* _Directions_:
Search the material below for the word "each". Copy every line that has it.

* _Listed entries_:
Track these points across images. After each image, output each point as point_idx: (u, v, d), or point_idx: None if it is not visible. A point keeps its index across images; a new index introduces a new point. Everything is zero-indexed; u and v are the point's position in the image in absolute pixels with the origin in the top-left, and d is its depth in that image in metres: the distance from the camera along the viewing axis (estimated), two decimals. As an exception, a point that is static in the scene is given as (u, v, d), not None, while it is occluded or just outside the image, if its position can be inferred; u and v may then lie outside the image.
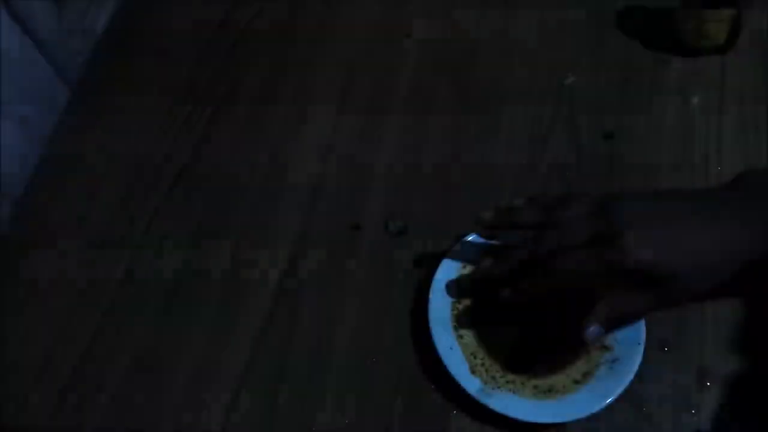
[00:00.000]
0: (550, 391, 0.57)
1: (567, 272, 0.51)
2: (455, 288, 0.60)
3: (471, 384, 0.56)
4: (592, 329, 0.51)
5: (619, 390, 0.56)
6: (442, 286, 0.61)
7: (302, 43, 0.77)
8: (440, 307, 0.60)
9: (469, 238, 0.62)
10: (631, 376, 0.56)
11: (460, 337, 0.59)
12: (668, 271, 0.49)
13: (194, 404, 0.59)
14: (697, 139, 0.69)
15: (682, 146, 0.68)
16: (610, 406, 0.56)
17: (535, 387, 0.57)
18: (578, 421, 0.56)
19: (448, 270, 0.61)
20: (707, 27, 0.69)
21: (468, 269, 0.62)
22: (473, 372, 0.58)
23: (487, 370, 0.58)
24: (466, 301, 0.61)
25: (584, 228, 0.51)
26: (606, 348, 0.58)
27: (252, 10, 0.80)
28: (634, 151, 0.69)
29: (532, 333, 0.59)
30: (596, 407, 0.55)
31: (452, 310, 0.60)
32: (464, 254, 0.62)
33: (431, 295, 0.60)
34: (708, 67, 0.73)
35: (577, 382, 0.57)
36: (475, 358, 0.58)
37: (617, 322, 0.52)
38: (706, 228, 0.49)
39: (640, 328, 0.58)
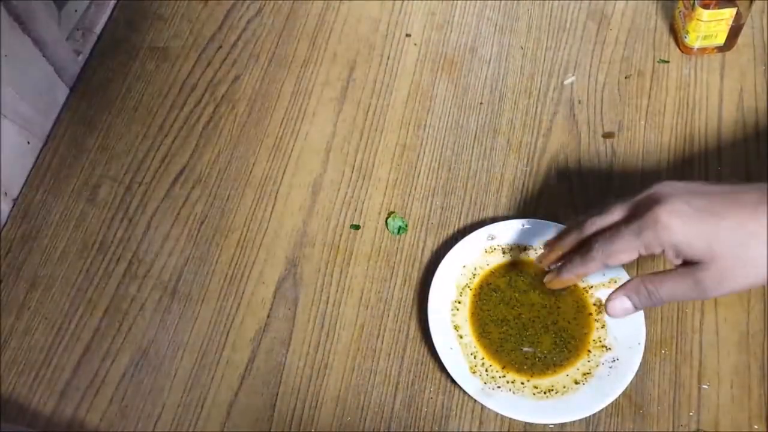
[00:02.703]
0: (550, 391, 0.57)
1: (607, 251, 0.49)
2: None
3: (471, 384, 0.56)
4: (620, 302, 0.50)
5: (619, 390, 0.56)
6: (442, 286, 0.61)
7: (302, 43, 0.77)
8: (440, 307, 0.60)
9: (470, 237, 0.63)
10: (631, 376, 0.56)
11: (460, 337, 0.59)
12: (703, 252, 0.45)
13: (194, 404, 0.59)
14: (697, 139, 0.69)
15: (682, 146, 0.68)
16: (610, 407, 0.56)
17: (535, 387, 0.57)
18: (578, 421, 0.56)
19: (448, 269, 0.61)
20: (707, 27, 0.69)
21: (468, 269, 0.62)
22: (473, 372, 0.58)
23: (487, 370, 0.58)
24: (467, 301, 0.61)
25: (624, 209, 0.50)
26: (606, 348, 0.58)
27: (252, 10, 0.80)
28: (634, 151, 0.69)
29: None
30: (596, 407, 0.55)
31: (452, 310, 0.60)
32: (465, 253, 0.62)
33: (431, 296, 0.60)
34: (708, 67, 0.73)
35: (577, 382, 0.57)
36: (475, 358, 0.58)
37: (647, 301, 0.50)
38: (751, 213, 0.45)
39: (640, 328, 0.58)
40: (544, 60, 0.75)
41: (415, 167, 0.69)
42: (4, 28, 0.65)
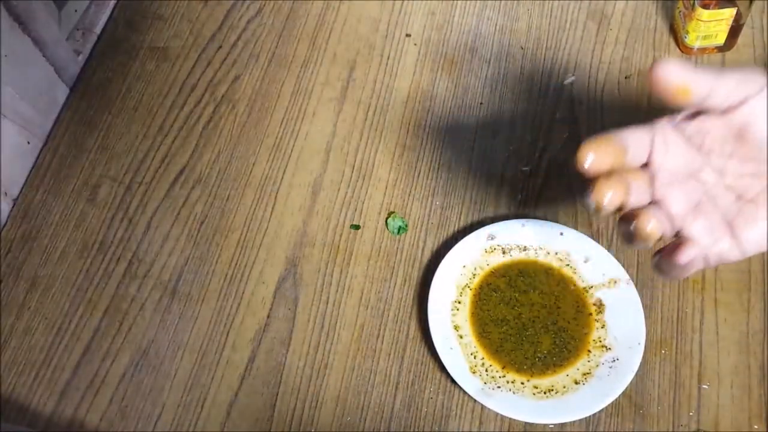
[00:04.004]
0: (550, 391, 0.57)
1: None
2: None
3: (471, 384, 0.56)
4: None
5: (619, 390, 0.56)
6: (442, 286, 0.61)
7: (302, 43, 0.77)
8: (440, 307, 0.60)
9: (470, 237, 0.63)
10: (631, 376, 0.56)
11: (460, 337, 0.59)
12: None
13: (194, 404, 0.59)
14: (697, 139, 0.69)
15: (682, 146, 0.68)
16: (610, 407, 0.57)
17: (535, 387, 0.57)
18: (578, 421, 0.56)
19: (448, 269, 0.61)
20: (707, 27, 0.69)
21: (468, 269, 0.62)
22: (473, 372, 0.58)
23: (487, 370, 0.58)
24: (467, 301, 0.61)
25: None
26: (606, 348, 0.58)
27: (252, 10, 0.80)
28: (634, 151, 0.69)
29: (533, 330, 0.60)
30: (596, 407, 0.56)
31: (452, 310, 0.60)
32: (465, 253, 0.62)
33: (431, 296, 0.60)
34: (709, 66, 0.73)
35: (577, 382, 0.57)
36: (475, 358, 0.58)
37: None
38: None
39: (640, 328, 0.58)
40: (544, 60, 0.75)
41: (415, 167, 0.69)
42: (4, 28, 0.65)
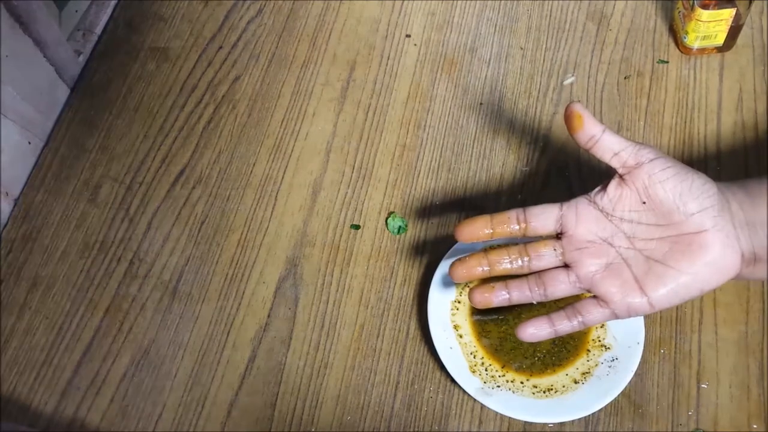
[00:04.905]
0: (549, 391, 0.57)
1: None
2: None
3: (470, 383, 0.57)
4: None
5: (619, 390, 0.56)
6: (442, 285, 0.61)
7: (302, 44, 0.77)
8: (440, 307, 0.60)
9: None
10: (630, 376, 0.56)
11: (460, 336, 0.59)
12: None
13: (195, 403, 0.59)
14: (697, 139, 0.69)
15: (681, 146, 0.69)
16: (609, 406, 0.57)
17: (535, 386, 0.57)
18: (577, 421, 0.57)
19: (448, 269, 0.61)
20: (706, 27, 0.69)
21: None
22: (473, 371, 0.58)
23: (486, 370, 0.58)
24: (467, 300, 0.61)
25: None
26: (606, 347, 0.59)
27: (252, 10, 0.80)
28: (634, 151, 0.69)
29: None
30: (596, 407, 0.56)
31: (452, 310, 0.61)
32: (465, 253, 0.62)
33: (431, 295, 0.60)
34: (707, 67, 0.73)
35: (576, 381, 0.57)
36: (474, 357, 0.59)
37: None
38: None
39: (640, 327, 0.58)
40: (544, 60, 0.75)
41: (415, 167, 0.70)
42: (5, 28, 0.65)
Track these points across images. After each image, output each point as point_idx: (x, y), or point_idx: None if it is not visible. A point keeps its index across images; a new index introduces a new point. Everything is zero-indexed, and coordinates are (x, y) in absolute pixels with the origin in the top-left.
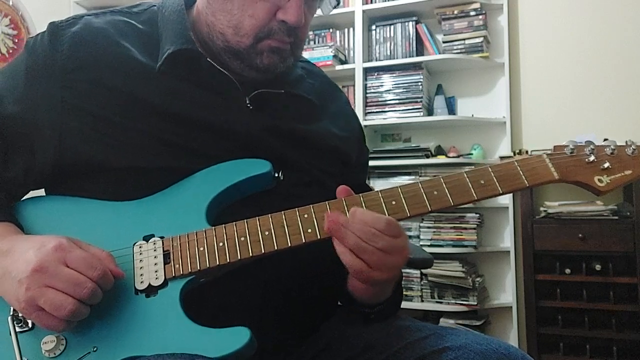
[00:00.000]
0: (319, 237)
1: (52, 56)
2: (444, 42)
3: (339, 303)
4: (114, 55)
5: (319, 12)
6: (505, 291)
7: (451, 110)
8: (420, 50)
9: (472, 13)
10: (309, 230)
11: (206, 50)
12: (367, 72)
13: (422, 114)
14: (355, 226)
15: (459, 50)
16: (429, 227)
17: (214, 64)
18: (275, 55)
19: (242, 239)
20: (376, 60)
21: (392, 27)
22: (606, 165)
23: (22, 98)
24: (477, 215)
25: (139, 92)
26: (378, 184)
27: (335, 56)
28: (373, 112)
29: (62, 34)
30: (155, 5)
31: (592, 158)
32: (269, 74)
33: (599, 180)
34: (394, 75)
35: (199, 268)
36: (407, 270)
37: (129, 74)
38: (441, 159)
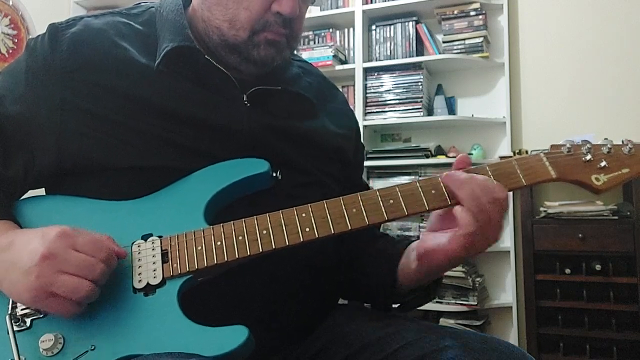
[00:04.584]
0: (317, 235)
1: (52, 57)
2: (444, 42)
3: (342, 301)
4: (113, 56)
5: (319, 10)
6: (505, 291)
7: (451, 110)
8: (420, 50)
9: (472, 13)
10: (307, 229)
11: (204, 48)
12: (367, 72)
13: (422, 114)
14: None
15: (459, 50)
16: None
17: (211, 61)
18: (271, 47)
19: (240, 238)
20: (376, 60)
21: (392, 27)
22: (603, 164)
23: (22, 98)
24: None
25: (138, 91)
26: (378, 184)
27: (335, 56)
28: (373, 112)
29: (61, 35)
30: (153, 7)
31: (588, 157)
32: (266, 67)
33: (596, 179)
34: (394, 75)
35: (197, 267)
36: None
37: (127, 74)
38: (441, 159)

* _Completed task_:
Track these points across images. After each image, output each point as point_idx: (u, v, d), or point_idx: None if it is not visible. A point keeps its index across images; a new index introduces a new point. Everything is zero-indexed; u and v are the point's position in the image in absolute pixels with the origin in the top-left, and d is its depth in that image in metres: the distance from the camera along the viewing axis (estimated), two decimals. As an exception, a point that is static in the scene is given as (u, v, d), not None, while it is occluded or just outside the image, if its position can be inferred; u and v may then lie outside the image.
Track these points across images. After each image, output each point as point_idx: (x, y), or point_idx: None if it is not visible. A point keeps its index across images; a new index introduces a new point. Everything is zero-indexed, and coordinates are (x, y) in absolute pixels with the origin in the top-left.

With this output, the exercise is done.